Thursday, October 21st has been coined as the Affordable Textbooks Day Of Action. Students from over 40 campuses will speak out against expensive textbooks by hosting presentations, sending emails and talking with professors directly. This is part of the Student PIRGs, Make Textbooks Affordable campaign. The campaign has been in effect since 2003, and focuses on the following areas:
Passing Laws: As of July 1st, 2010 schools need to provide a list to students of the books required for their courses before classes begin. This allows students to have more time to explore other channels such as buying or renting textbooks online. Additionally, publishers will need to offer bundled items separately, allowing students to have more control over which items they choose to purchase for class.
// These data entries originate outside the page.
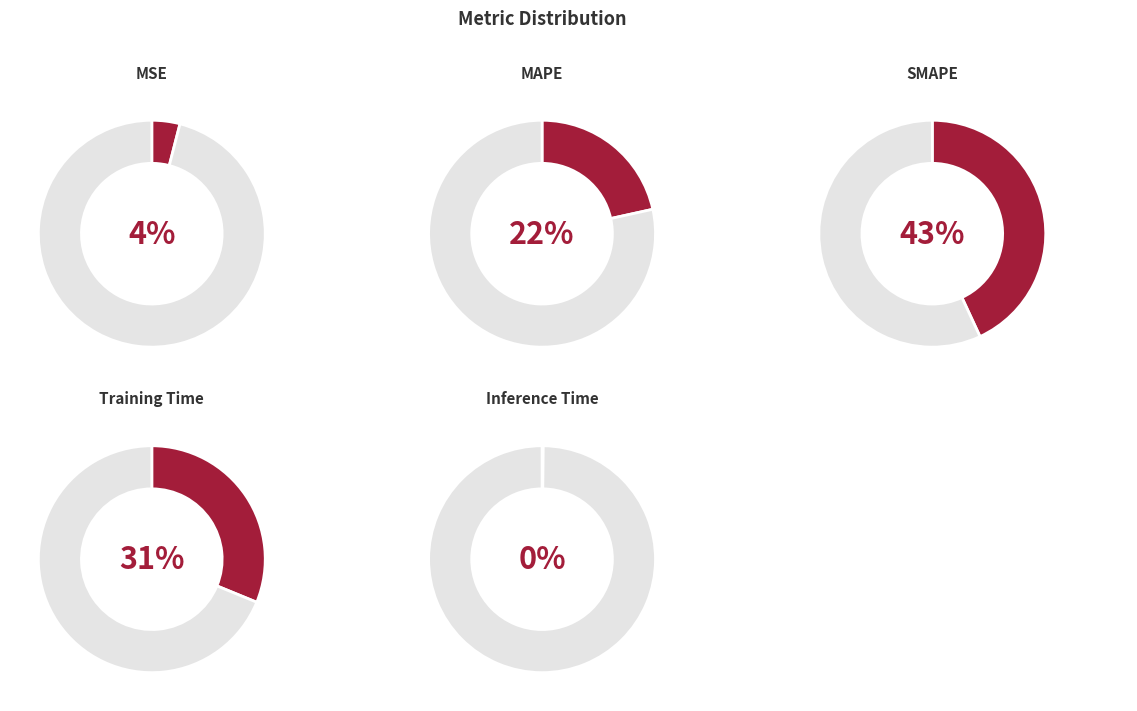

Which category has the smallest portion of the pie?

Inference Time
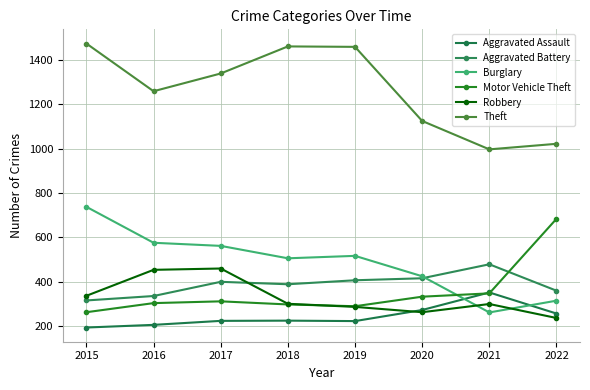

What is the minimum value for Motor Vehicle Theft?

263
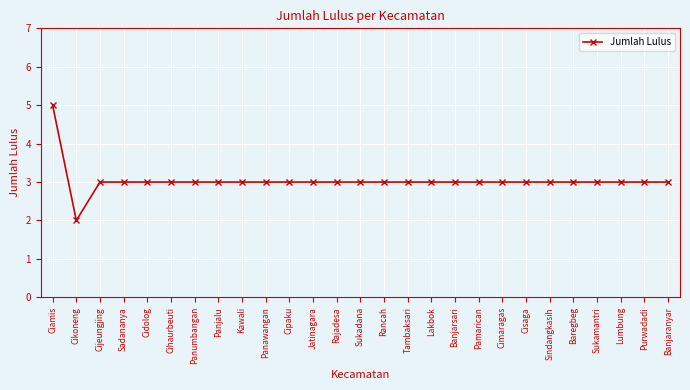

What is the difference between the maximum and minimum values?

3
Promoting Open Textbooks: Increasing the popularity of open textbooks is another primary initiative of the campaign. Instead of costing $150-$200 per textbook, open source textbooks allow students to download and read content for free.
Exposing the Problem: Getting the media to address the cost of expensive textbooks to raise awareness among the general American public is also critical. In fact, the campaign was mentioned in today’s New York Times article.
Promoting Used Books: Encouraging students to shop online for used textbooks, or by swapping with friends and classmates is great way for students to save money and to combat publishers who undermine the used book industry by releasing similar, but new editions of textbooks every couple years.
Establishing Rental Programs: Encouraging cost-saving textbook rental programs to become more prevalent on college campuses and online. On average, students who rent textbooks spend between $130-$240 per year opposed to $900 spent by students who buy; a savings of about $700.